Looking back I discovered that [after my son, Michael and a nice young teenager from Texas], my young friend Cliff Bragg was the first to post a comment. Thanks Cliff for helping me get things going.

Cliff Bragg and Jason Jaggard.

Tony Sheng, Dale Swinburne, and Mark Weible were right on Cliff’s heels. All four of these guys are still integral parts of this community through their comments here and through their own blogs.

Dominic and Niza.

Fau.

The first to subscribe to “Into the Mystic”: #1] Michael McManus. Thanks, son. My second subscriber was me. Early subscribers include #3] Jovanna Villela #4] Cliff Bragg #5] Phillip Kim #6] Derek Webster #7] Mark Weible #8] Marvin Moore #9] Jacob Peterson …and rounding out the top ten #10] Deana Watson.

Me and Thorsten.

I’ve got some very exciting topics coming up that will be sure to create a fire storm. What’s new? That happens here and some get a bit singed but we all generally emerge stronger.

Toby.

Did I mention the radio station? The podcasting? The videoblogs? The new blogging community I hope each and everyone of you will join — word is we’re actually getting somewhere now. Stay tuned.

The Phantom.

Your voices are what have made this place an interesting place to hang out. Thank you for a terrific 6 months. You belong here.

Into the Mystic…

Alex McManus

Celebrating 6 Months of “Into the Mystic…”

Welcome back.

CELEBRATING 6 MONTHS OF BLOGGING

When I first started blogging on February 23rd of this year, I was usually the only one who read my posts. Well, there was Michael, my son, who got me blogging.

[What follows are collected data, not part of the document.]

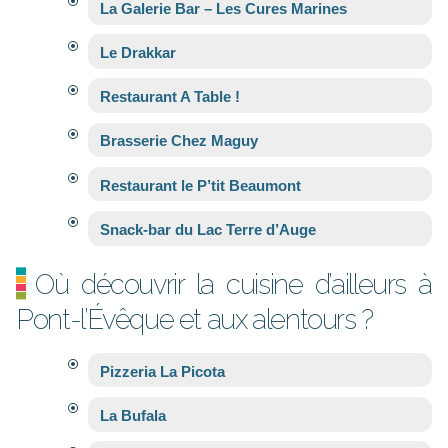
La Galerie Bar – Les Cures Marines
Le Drakkar
Restaurant A Table !
Brasserie Chez Maguy
Restaurant le P’tit Beaumont
Snack-bar du Lac Terre d’Auge
Où découvrir la cuisine d’ailleurs à
Pont-l’Évêque et aux alentours ?
Pizzeria La Picota
La Bufala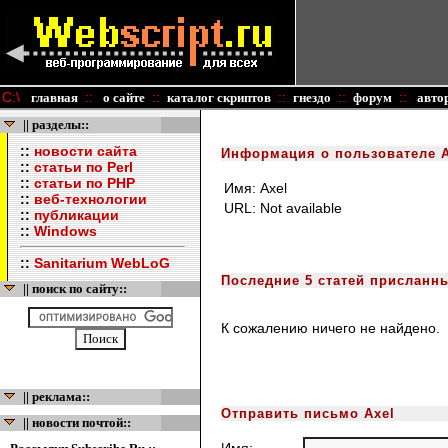
C:\
::
::
::
::
::
главная
о сайте
каталог скриптов
гнездо
форум
авто
|| разделы::
::
новости сайта
Информация о пользователе A
::
статьи по Perl
::
статьи по PHP
Имя:
Axel
::
веб-технологии
URL:
Not available
::
публикации
::
Windows
::
Sanitarium WebLoG
Последние 5 статей присланны
|| поиск по сайту::
К сожалению ничего не найдено.
|| реклама::
Отправить письмо Axel
|| новости почтой::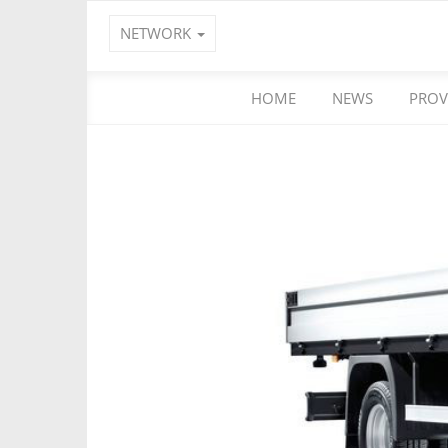
NETWORK
HOME
NEWS
PROV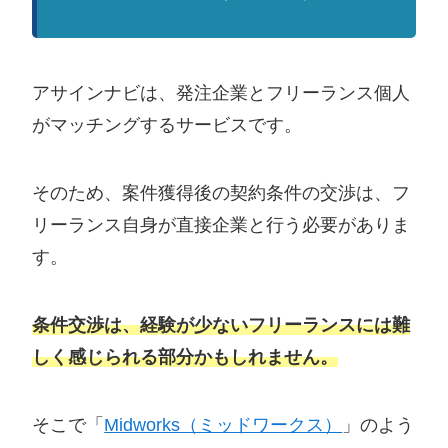
アサインナビは、発注企業とフリーランス個人
がマッチングするサービスです。
そのため、案件獲得後の契約条件の交渉は、フ
リーランス自身が直接企業と行う必要がありま
す。
条件交渉は、経験が少ないフリーランスには難
しく感じられる部分かもしれません。
そこで「
Midworks（ミッドワークス）
」のよう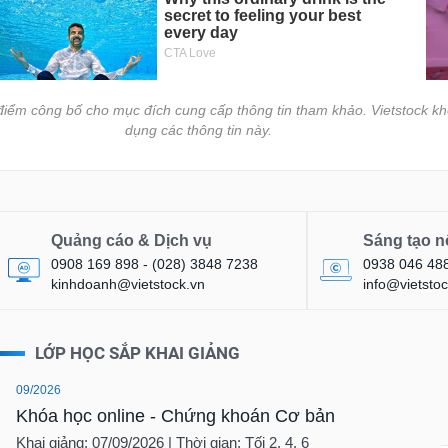
i điểm công bố cho mục đích cung cấp thông tin tham khảo. Vietstock kh
dụng các thông tin này.
Quảng cáo & Dịch vụ
Sáng tạo n
0908 169 898 - (028) 3848 7238
0938 046 48
kinhdoanh@vietstock.vn
info@vietstoc
LỚP HỌC SẮP KHAI GIẢNG
09/2026
Khóa học online - Chứng khoán Cơ bản
Khai giảng: 07/09/2026 | Thời gian: Tối 2, 4, 6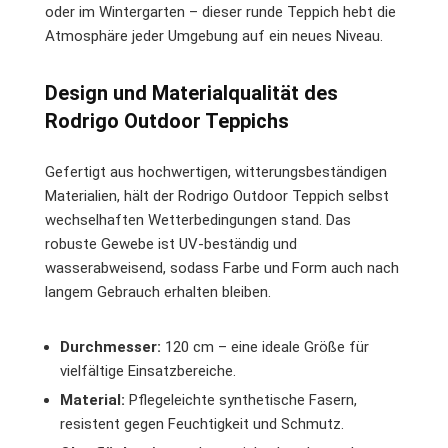
oder im Wintergarten – dieser runde Teppich hebt die
Atmosphäre jeder Umgebung auf ein neues Niveau.
Design und Materialqualität des
Rodrigo Outdoor Teppichs
Gefertigt aus hochwertigen, witterungsbeständigen
Materialien, hält der Rodrigo Outdoor Teppich selbst
wechselhaften Wetterbedingungen stand. Das
robuste Gewebe ist UV-beständig und
wasserabweisend, sodass Farbe und Form auch nach
langem Gebrauch erhalten bleiben.
Durchmesser:
120 cm – eine ideale Größe für
vielfältige Einsatzbereiche.
Material:
Pflegeleichte synthetische Fasern,
resistent gegen Feuchtigkeit und Schmutz.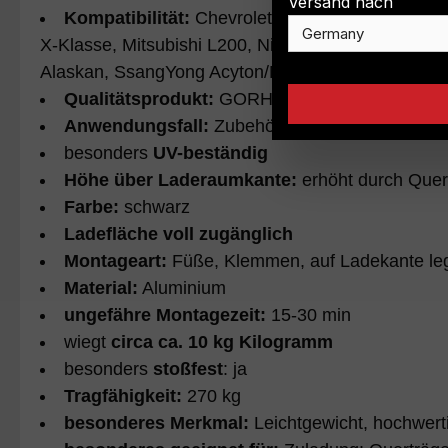
Versand nach
Kompatibilität:
Chevrolet Silverado, Fiat Full
X-Klasse, Mitsubishi L200, Nissan Frontier USA
Alaskan, SsangYong Acyton/Musso, Tata Xenon, Toy
Qualitätsprodukt:
GORHINO BY REALTRUCK 
Anwendungsfall:
Zubehör geeignet für Verstau
besonders
UV-beständig
Höhe über Laderaumkante:
erhöht durch Quer
Farbe:
schwarz
Ladefläche voll zugänglich
Montageart:
Füße, Klemmen, auf Ladekante le
Material:
Aluminium
ungefähre Montagezeit:
15-30 min
wiegt
circa ca. 10 kg Kilogramm
besonders
stoßfest
: ja
Tragfähigkeit:
270 kg
besonderes Merkmal:
Leichtgewicht, hochwertig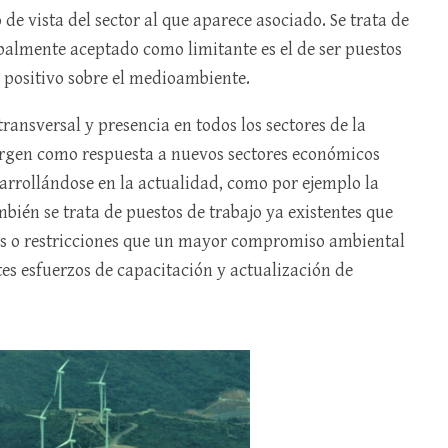
de vista del sector al que aparece asociado. Se trata de
obalmente aceptado como limitante es el de ser puestos
o positivo sobre el medioambiente.
ransversal y presencia en todos los sectores de la
urgen como respuesta a nuevos sectores económicos
arrollándose en la actualidad, como por ejemplo la
bién se trata de puestos de trabajo ya existentes que
es o restricciones que un mayor compromiso ambiental
es esfuerzos de capacitación y actualización de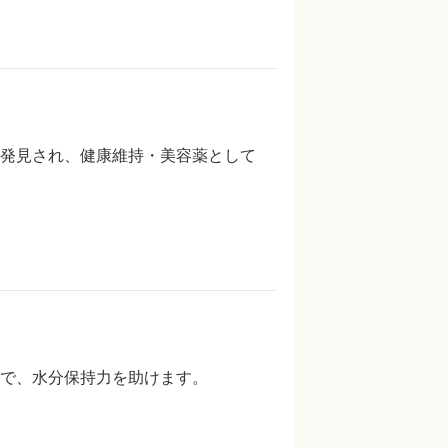
発見され、健康維持・美容薬として
で、水分保持力を助けます。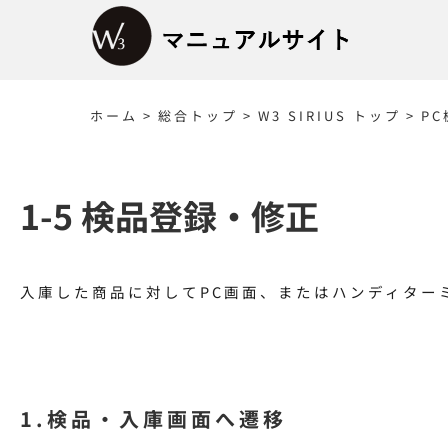
Skip
to
content
ホーム
>
総合トップ
>
W3 SIRIUS トップ
>
P
1-5 検品登録・修正
入庫した商品に対してPC画面、またはハンディター
1.検品・入庫画面へ遷移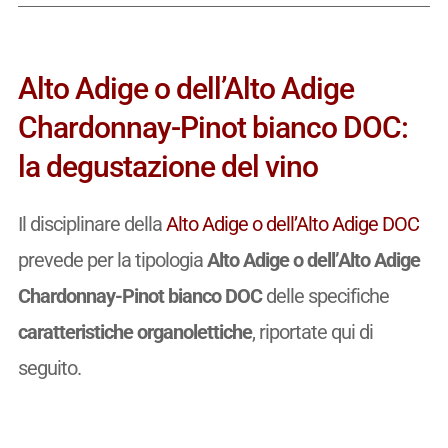
Alto Adige o dell’Alto Adige
Chardonnay-Pinot bianco DOC:
la degustazione del vino
Il disciplinare della
Alto Adige o dell’Alto Adige DOC
prevede per la tipologia
Alto Adige o dell’Alto Adige
Chardonnay-Pinot bianco DOC
delle specifiche
caratteristiche organolettiche
, riportate qui di
seguito.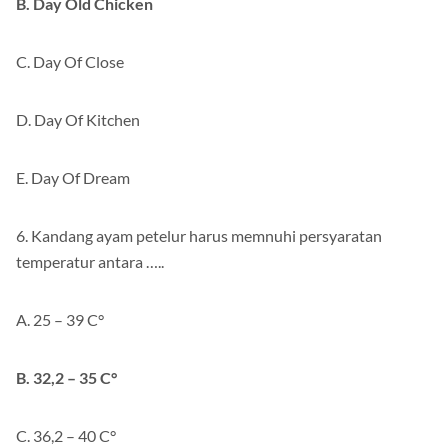
B. Day Old Chicken
C. Day Of Close
D. Day Of Kitchen
E. Day Of Dream
6. Kandang ayam petelur harus memnuhi persyaratan
temperatur antara …..
A. 25 – 39 C°
B. 32,2 – 35 C°
C. 36,2 – 40 C°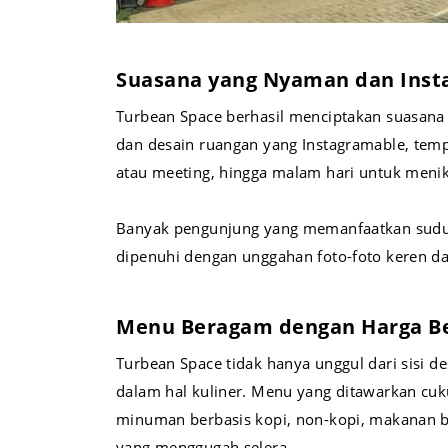
Suasana yang Nyaman dan Inst
Turbean Space berhasil menciptakan suasan
dan desain ruangan yang Instagramable, tempa
atau meeting, hingga malam hari untuk meni
Banyak pengunjung yang memanfaatkan sudut-su
dipenuhi dengan unggahan foto-foto keren dar
Menu Beragam dengan Harga B
Turbean Space tidak hanya unggul dari sisi de
dalam hal kuliner. Menu yang ditawarkan cuk
minuman berbasis kopi, non-kopi, makanan be
yang menggugah selera.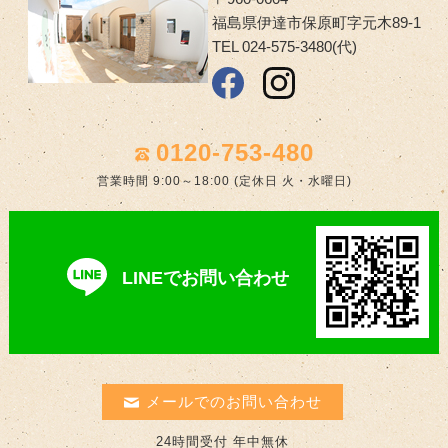
福島県伊達市保原町字元木89-1
TEL 024-575-3480(代)
0120-753-480
営業時間 9:00～18:00 (定休日 火・水曜日)
LINEでお問い合わせ
メールでのお問い合わせ
24時間受付 年中無休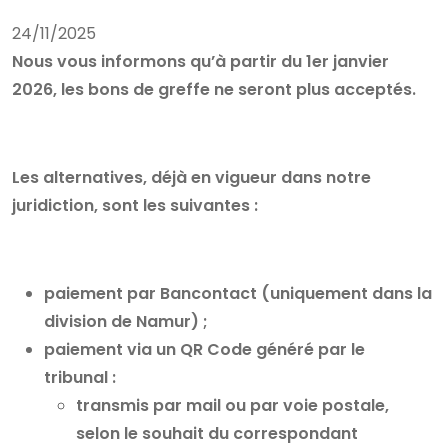
24/11/2025
Nous vous informons qu’à partir du 1er janvier
2026, les bons de greffe ne seront plus acceptés.
Les alternatives, déjà en vigueur dans notre
juridiction, sont les suivantes :
paiement par Bancontact (uniquement dans la
division de Namur) ;
paiement via un QR Code généré par le
tribunal :
transmis par mail ou par voie postale,
selon le souhait du correspondant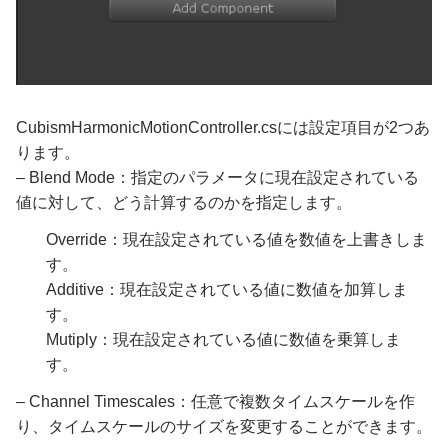
CubismHarmonicMotionController.csには設定項目が2つあ
ります。
– Blend Mode：指定のパラメータに現在設定されている
値に対して、どう計算するのかを指定します。
Override：現在設定されている値を数値を上書きしま
す。
Additive：現在設定されている値に数値を加算しま
す。
Mutiply：現在設定されている値に数値を乗算しま
す。
– Channel Timescales：任意で複数タイムスケールを作
り、タイムスケールのサイズを変更することができます。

Suddenly and without warning our lone voices were joined by yours, and it was your voices that turned “into the mystic…” into one of the most unique and significant communities in the western world. [Yes, I think the “mystic” community is both unique and significant.]

THANKS to all of who who came and created such amazing community here at “into the mystic…” In a very real way, this is our blog.

As a result, I’m doing a “The Best of…” from those early days to celebrate 6 months as a blogger. These are posts most of you never read. I’m looking forward to your input. The first will come your way on Tuesday: Exegeting Culture Part 1: Developing Eyes to See.

Today I just want to say, Thank you.

Six months ago I knew very few of you. Today I count you as among my closest friends.

Many of you (photographically captured here in all your glory) have been in my home. Our home and our lives are richer because your journey intersected ours.

I’m certain that we will cross paths with many more of you in the days, weeks and months to come.

Photographs: Some of our Blog friends who’ve been to our home

Again, happy six-months and thanks, You belong here.